Saved entries
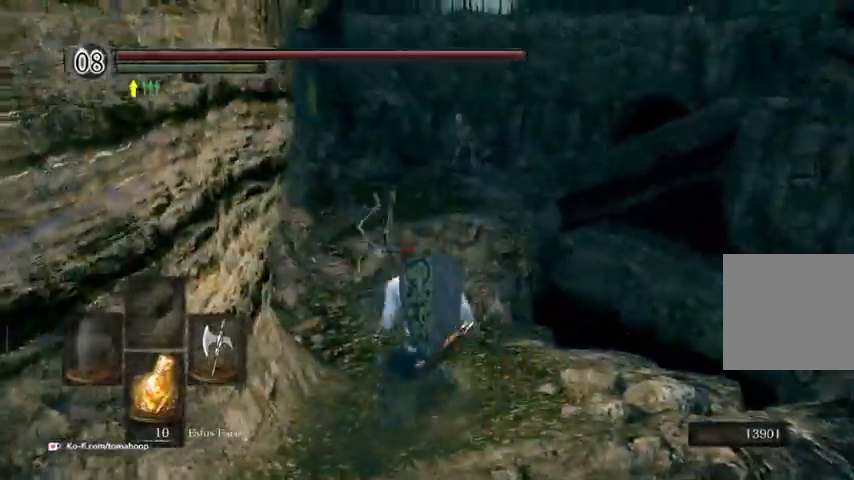
{"dt_ms": 500, "buttons": [], "left_stick": "up", "right_stick": "center"}
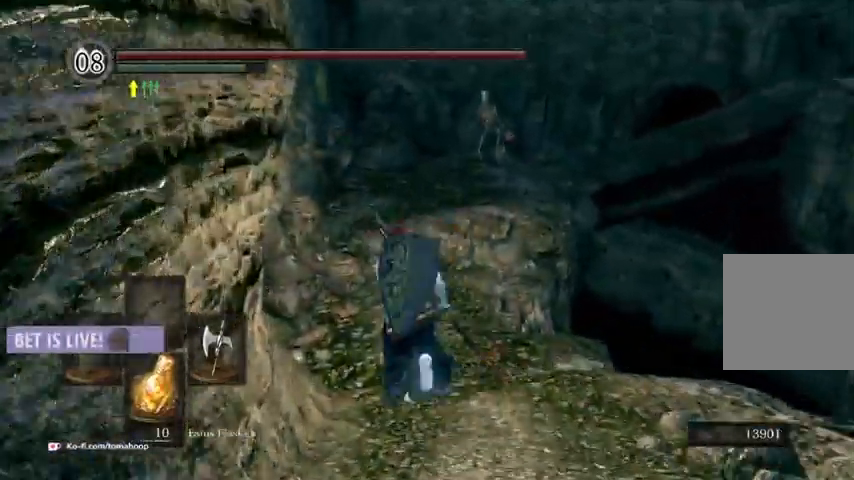
{"dt_ms": 500, "buttons": ["B"], "left_stick": "up", "right_stick": "center", "events": [[200, "right_stick", "down"], [400, "B", "down"], [400, "right_stick", "center"]]}
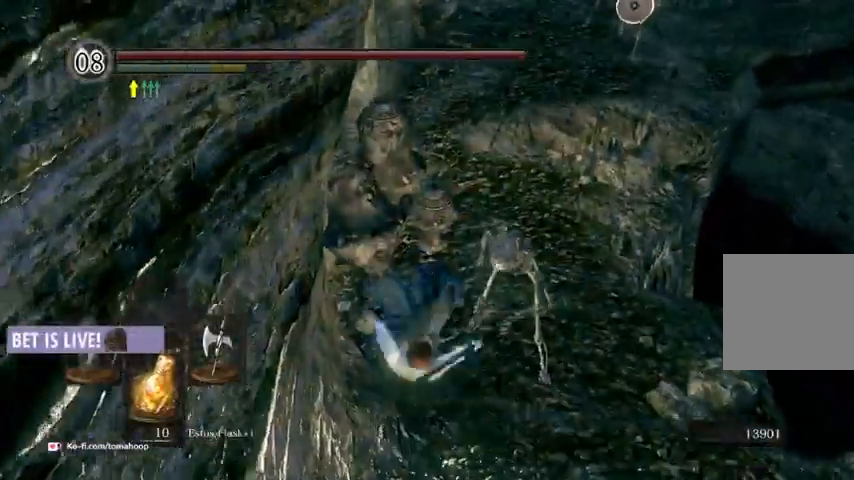
{"dt_ms": 500, "buttons": [], "left_stick": "up", "right_stick": "center", "events": [[67, "B", "up"], [233, "B", "down"], [333, "B", "up"]]}
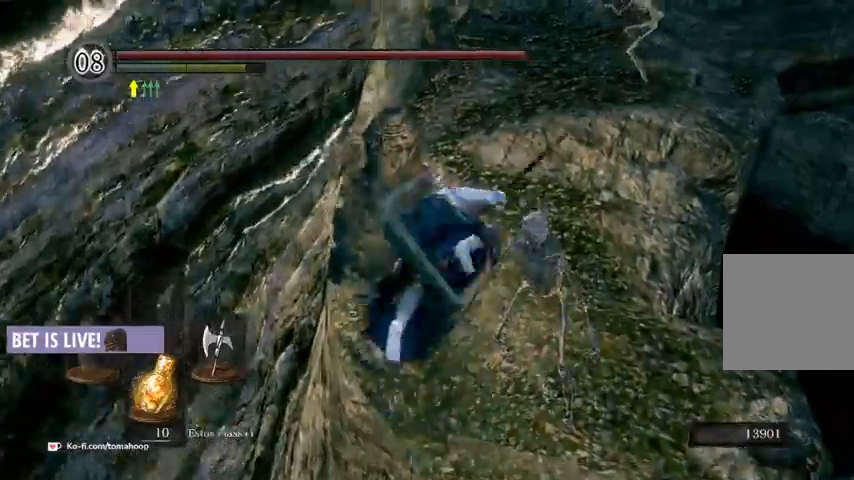
{"dt_ms": 500, "buttons": ["B"], "left_stick": "up", "right_stick": "down-right", "events": [[167, "B", "down"], [367, "right_stick", "down-right"]]}
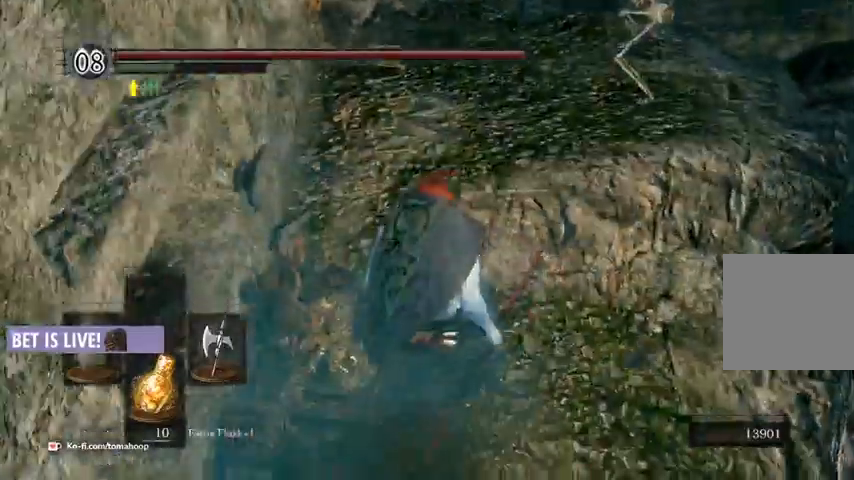
{"dt_ms": 500, "buttons": ["B"], "left_stick": "up", "right_stick": "center", "events": [[67, "right_stick", "center"]]}
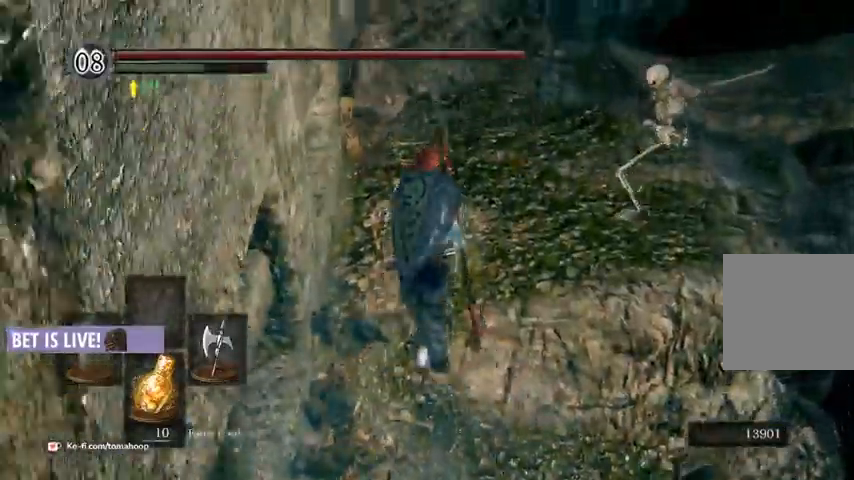
{"dt_ms": 500, "buttons": [], "left_stick": "up", "right_stick": "down", "events": [[67, "B", "up"], [300, "right_stick", "down"]]}
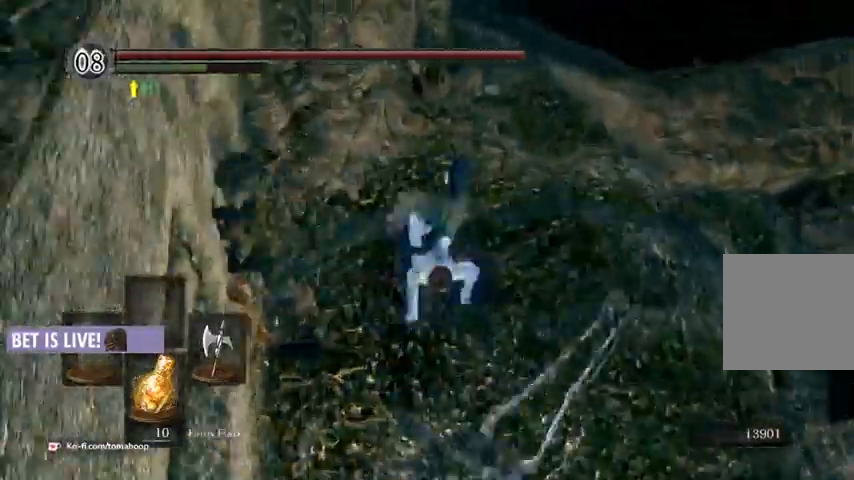
{"dt_ms": 500, "buttons": ["B"], "left_stick": "up", "right_stick": "right", "events": [[100, "right_stick", "center"], [167, "B", "down"], [400, "right_stick", "right"]]}
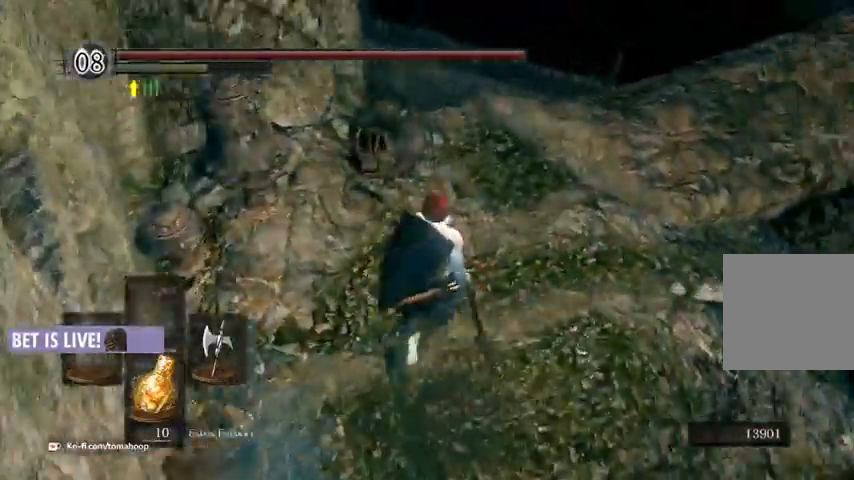
{"dt_ms": 500, "buttons": [], "left_stick": "up", "right_stick": "right", "events": [[400, "B", "up"]]}
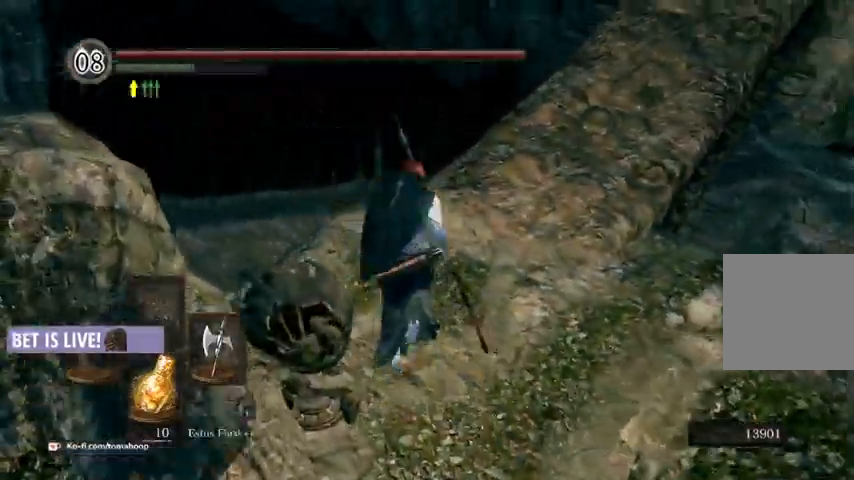
{"dt_ms": 500, "buttons": ["B"], "left_stick": "up", "right_stick": "center", "events": [[167, "B", "down"], [433, "right_stick", "center"]]}
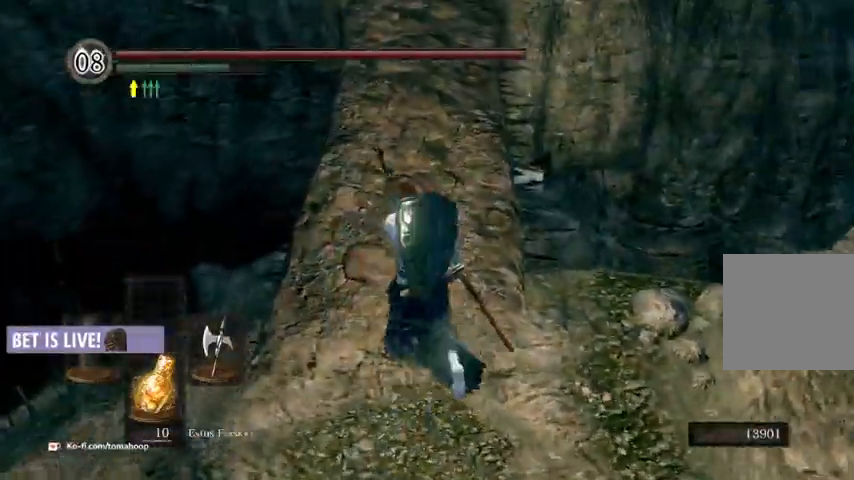
{"dt_ms": 500, "buttons": ["B"], "left_stick": "up", "right_stick": "down", "events": [[300, "right_stick", "down"]]}
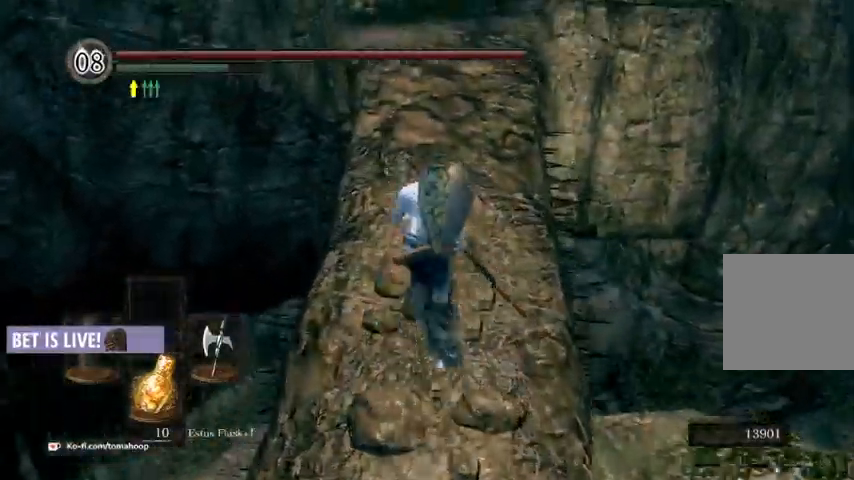
{"dt_ms": 500, "buttons": ["B"], "left_stick": "up", "right_stick": "center", "events": [[33, "right_stick", "center"]]}
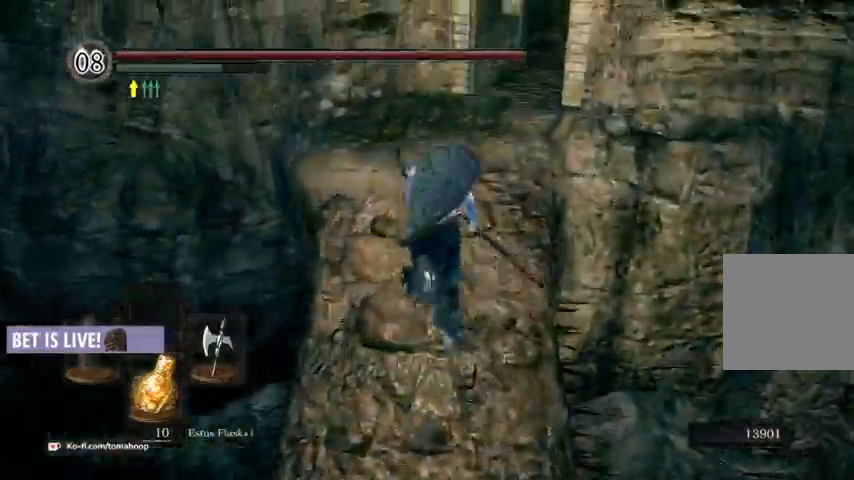
{"dt_ms": 500, "buttons": [], "left_stick": "up", "right_stick": "down-right", "events": [[200, "right_stick", "down-right"], [400, "B", "up"]]}
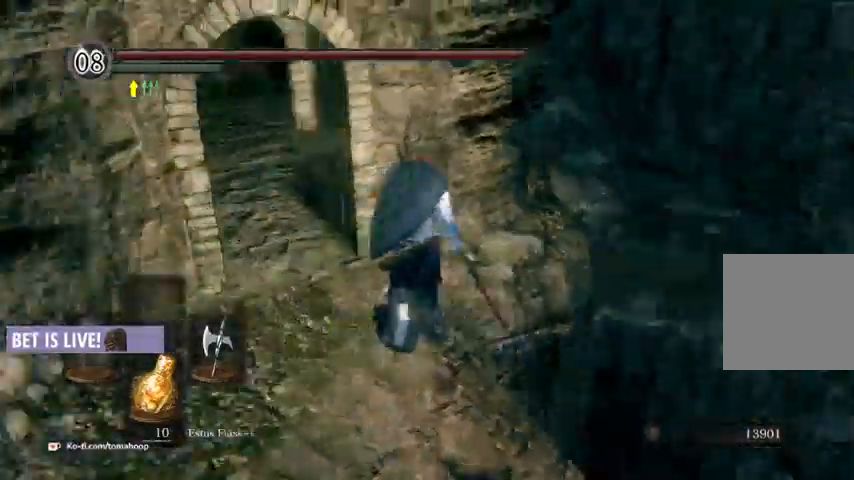
{"dt_ms": 500, "buttons": [], "left_stick": "center", "right_stick": "down-right", "events": [[333, "left_stick", "center"]]}
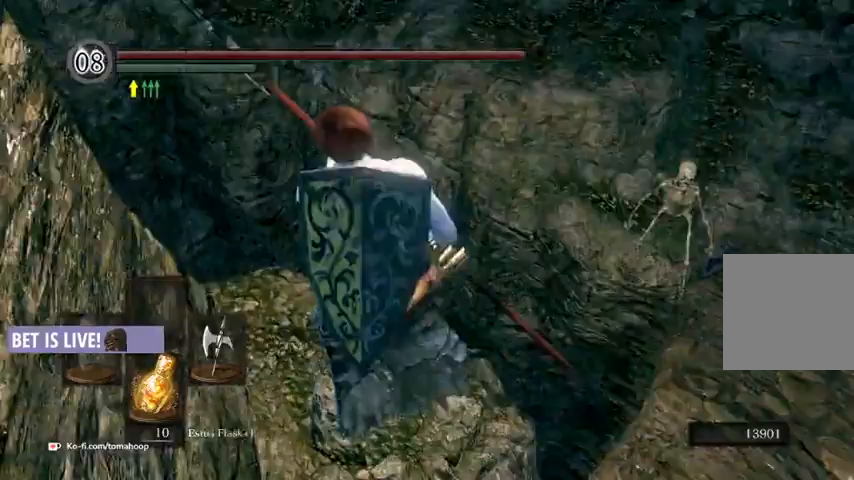
{"dt_ms": 500, "buttons": [], "left_stick": "center", "right_stick": "down", "events": [[400, "right_stick", "down"]]}
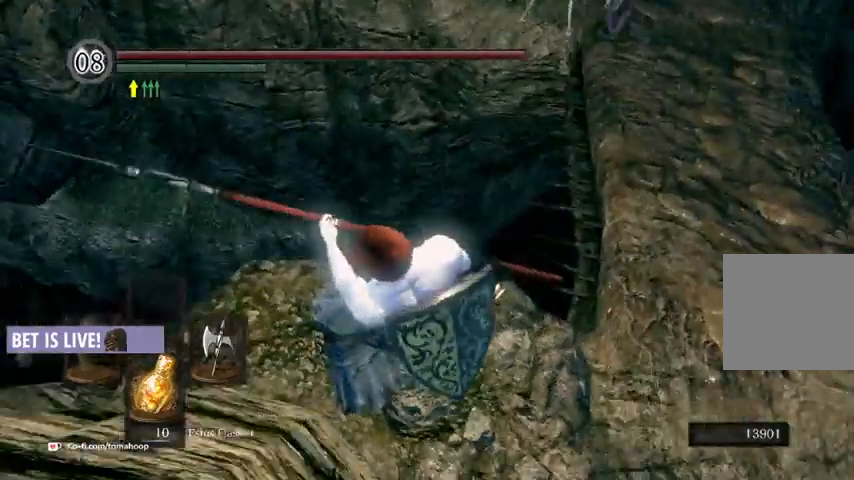
{"dt_ms": 500, "buttons": [], "left_stick": "center", "right_stick": "down", "events": [[67, "left_stick", "up"], [133, "left_stick", "center"]]}
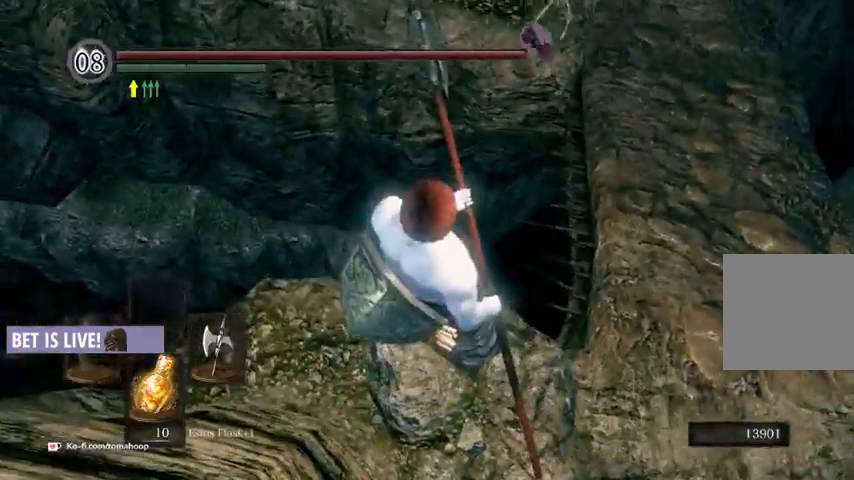
{"dt_ms": 500, "buttons": ["B"], "left_stick": "up", "right_stick": "center", "events": [[300, "right_stick", "center"], [367, "left_stick", "up"], [500, "B", "down"]]}
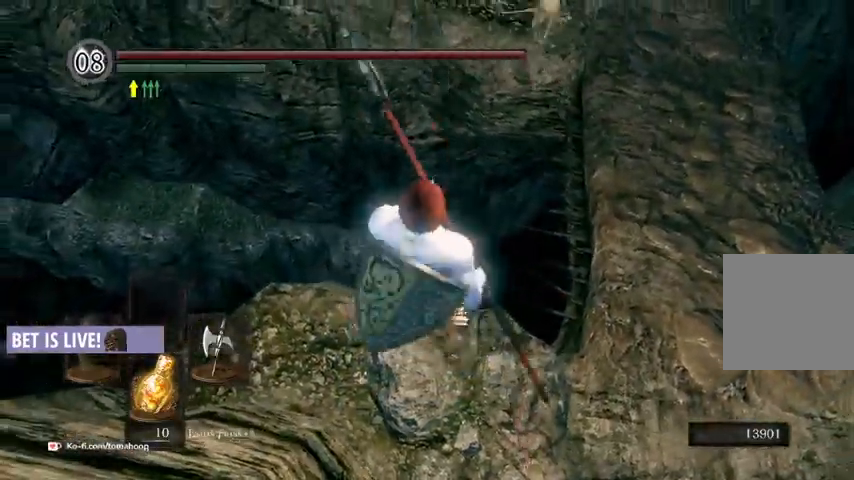
{"dt_ms": 1000, "buttons": [], "left_stick": "up-left", "right_stick": "center"}
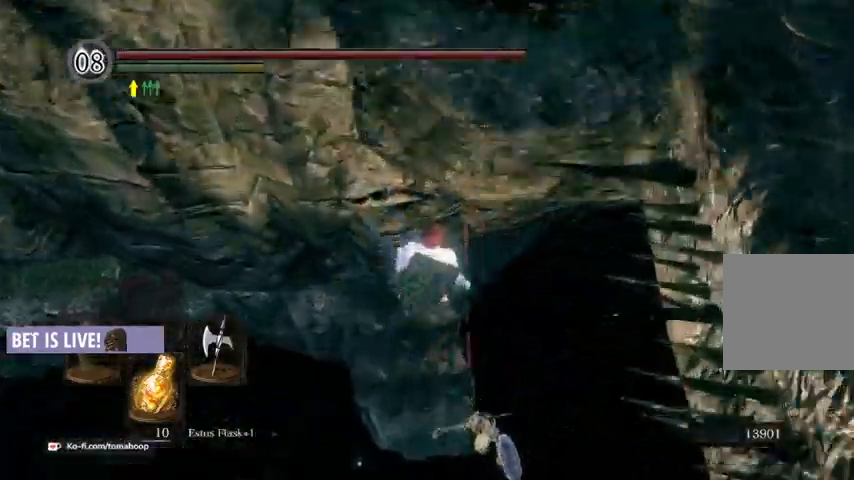
{"dt_ms": 500, "buttons": ["B"], "left_stick": "up-left", "right_stick": "center"}
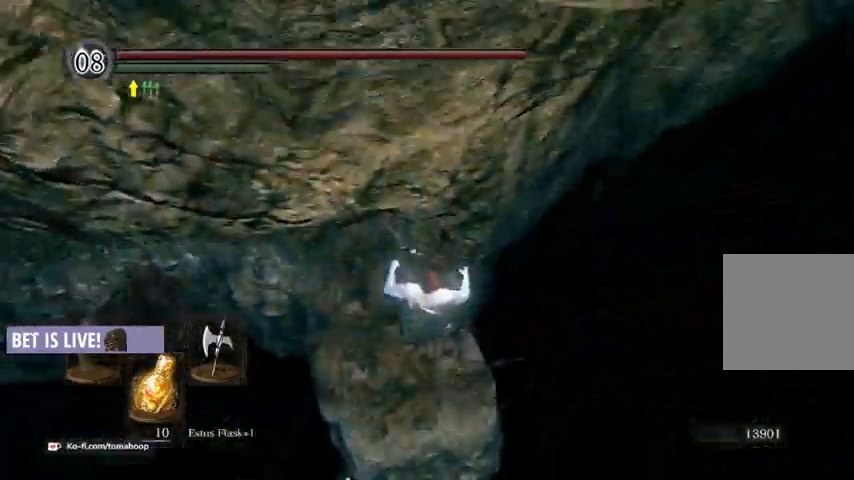
{"dt_ms": 500, "buttons": ["B"], "left_stick": "up-left", "right_stick": "center"}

### EXERCISE DESCRIPTION
When a line in the records holds the string "down", copy that line.

### OUTPUT FOR THIS EXERCISE
{"dt_ms": 500, "buttons": ["B"], "left_stick": "up", "right_stick": "center", "events": [[200, "right_stick", "down"], [400, "B", "down"], [400, "right_stick", "center"]]}
{"dt_ms": 500, "buttons": [], "left_stick": "up", "right_stick": "center", "events": [[67, "B", "up"], [233, "B", "down"], [333, "B", "up"]]}
{"dt_ms": 500, "buttons": ["B"], "left_stick": "up", "right_stick": "down-right", "events": [[167, "B", "down"], [367, "right_stick", "down-right"]]}
{"dt_ms": 500, "buttons": [], "left_stick": "up", "right_stick": "down", "events": [[67, "B", "up"], [300, "right_stick", "down"]]}
{"dt_ms": 500, "buttons": ["B"], "left_stick": "up", "right_stick": "right", "events": [[100, "right_stick", "center"], [167, "B", "down"], [400, "right_stick", "right"]]}
{"dt_ms": 500, "buttons": ["B"], "left_stick": "up", "right_stick": "center", "events": [[167, "B", "down"], [433, "right_stick", "center"]]}
{"dt_ms": 500, "buttons": ["B"], "left_stick": "up", "right_stick": "down", "events": [[300, "right_stick", "down"]]}
{"dt_ms": 500, "buttons": [], "left_stick": "up", "right_stick": "down-right", "events": [[200, "right_stick", "down-right"], [400, "B", "up"]]}
{"dt_ms": 500, "buttons": [], "left_stick": "center", "right_stick": "down-right", "events": [[333, "left_stick", "center"]]}
{"dt_ms": 500, "buttons": [], "left_stick": "center", "right_stick": "down", "events": [[400, "right_stick", "down"]]}
{"dt_ms": 500, "buttons": [], "left_stick": "center", "right_stick": "down", "events": [[67, "left_stick", "up"], [133, "left_stick", "center"]]}
{"dt_ms": 500, "buttons": ["B"], "left_stick": "up", "right_stick": "center", "events": [[300, "right_stick", "center"], [367, "left_stick", "up"], [500, "B", "down"]]}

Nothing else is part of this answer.